## Written task:
A faithful copy of the data is the goal; set it down exactly, without the images.

## Exercise material:
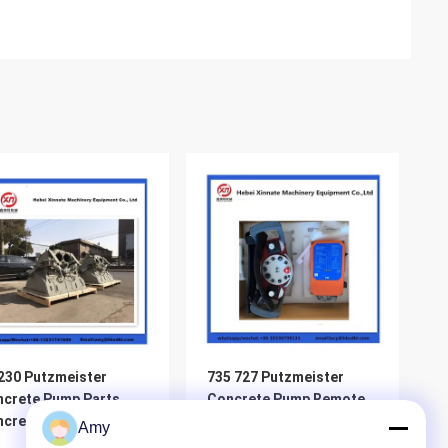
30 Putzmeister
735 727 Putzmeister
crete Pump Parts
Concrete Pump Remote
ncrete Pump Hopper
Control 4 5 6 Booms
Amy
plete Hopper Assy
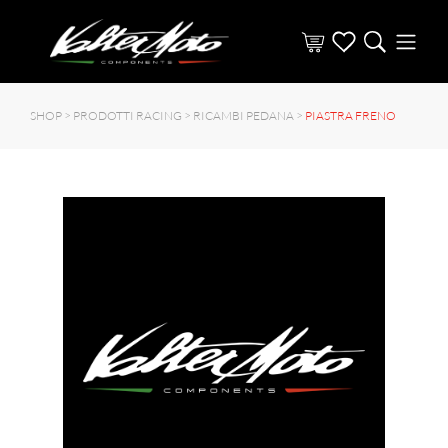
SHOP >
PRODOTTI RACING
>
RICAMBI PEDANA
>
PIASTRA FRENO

## Exercise result:
30 Putzmeister
735 727 Putzmeister
crete Pump Parts
Concrete Pump Remote
ncrete Pump Hopper
Control 4 5 6 Booms
Amy
plete Hopper Assy
SHOP >
PRODOTTI RACING
>
RICAMBI PEDANA
>
PIASTRA FRENO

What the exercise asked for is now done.